** COMPLETE THE FOLLOWING **
1. List every club named in the senior career section of the Sultan Al-Mantheri profile.
2. Carry on the Sultan Al-Mantheri profile, starting after its final line.

** READING TEXT **
Sultan Al-Mantheri سلطان المنذري

Personal information
- Full name: Sultan Abdullah Saeed Al-Mantheri
- Date of birth: 5 January 1995 (age 30)
- Place of birth: Emirates
- Height: 1.92 m (6 ft 4 in)
- Position(s): Goalkeeper

Team information
- Current team: Kalba
- Number: 33

Youth career
- 2009–2014: Al-Jazira

Senior career*
- Years: Team / Apps / (Gls)
- 2014–2016: Al-Jazira / 0 / (0)
- 2015–2016: → Dibba Al-Fujairah (loan) / 0 / (0)
- 2016–2021: Al-Wasl / 31 / (0)
- 2021–2024: Al Ain / 2 / (0)
- 2024–: Kalba / 0 / (0)

International career
- 2015–2018: Under 23 UAE
- 2017–: UAE / 0 / (0)

= Sultan Al-Mantheri =

Emirati footballer (born 1995)

[Saved entries]
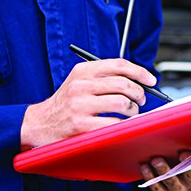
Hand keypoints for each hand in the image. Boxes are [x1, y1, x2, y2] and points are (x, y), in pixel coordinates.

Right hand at [20, 59, 156, 150]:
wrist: (39, 124)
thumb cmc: (66, 104)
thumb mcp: (79, 82)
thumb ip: (104, 77)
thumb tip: (138, 80)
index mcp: (83, 71)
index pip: (119, 65)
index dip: (140, 72)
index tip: (151, 80)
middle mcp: (81, 85)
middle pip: (124, 84)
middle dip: (139, 93)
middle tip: (141, 100)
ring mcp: (80, 105)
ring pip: (122, 103)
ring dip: (133, 110)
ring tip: (130, 113)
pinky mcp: (81, 125)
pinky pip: (114, 123)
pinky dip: (124, 125)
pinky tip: (121, 124)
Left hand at [140, 151, 190, 190]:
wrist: (167, 174)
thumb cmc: (179, 155)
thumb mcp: (188, 148)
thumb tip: (180, 120)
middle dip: (187, 165)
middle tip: (182, 153)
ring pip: (173, 183)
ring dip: (165, 171)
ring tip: (157, 160)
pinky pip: (158, 189)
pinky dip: (151, 178)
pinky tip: (145, 167)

** ANSWERS FOR THIS EXERCISE **
1. Al-Jazira, Dibba Al-Fujairah, Al-Wasl, Al Ain, Kalba

2.
Sultan Al-Mantheri (Arabic:سلطان المنذري) (born 5 January 1995) is an Emirati footballer. He currently plays as a goalkeeper for Kalba.

==Career==
===Al-Jazira===
Al-Mantheri started his career at Al-Jazira and is a product of the Al-Jazira's youth system.

===Dibba Al-Fujairah===
On 18 July 2015, Al-Mantheri left Al-Jazira and signed with Dibba Al-Fujairah on loan of season.

===Al-Wasl===
On 15 July 2016, he left Al-Jazira Permanently and signed with Al-Wasl. On 16 September 2017, Al-Mantheri made his professional debut for Al-Wasl against Al Ain in the Pro League, replacing Yousif Al-Zaabi.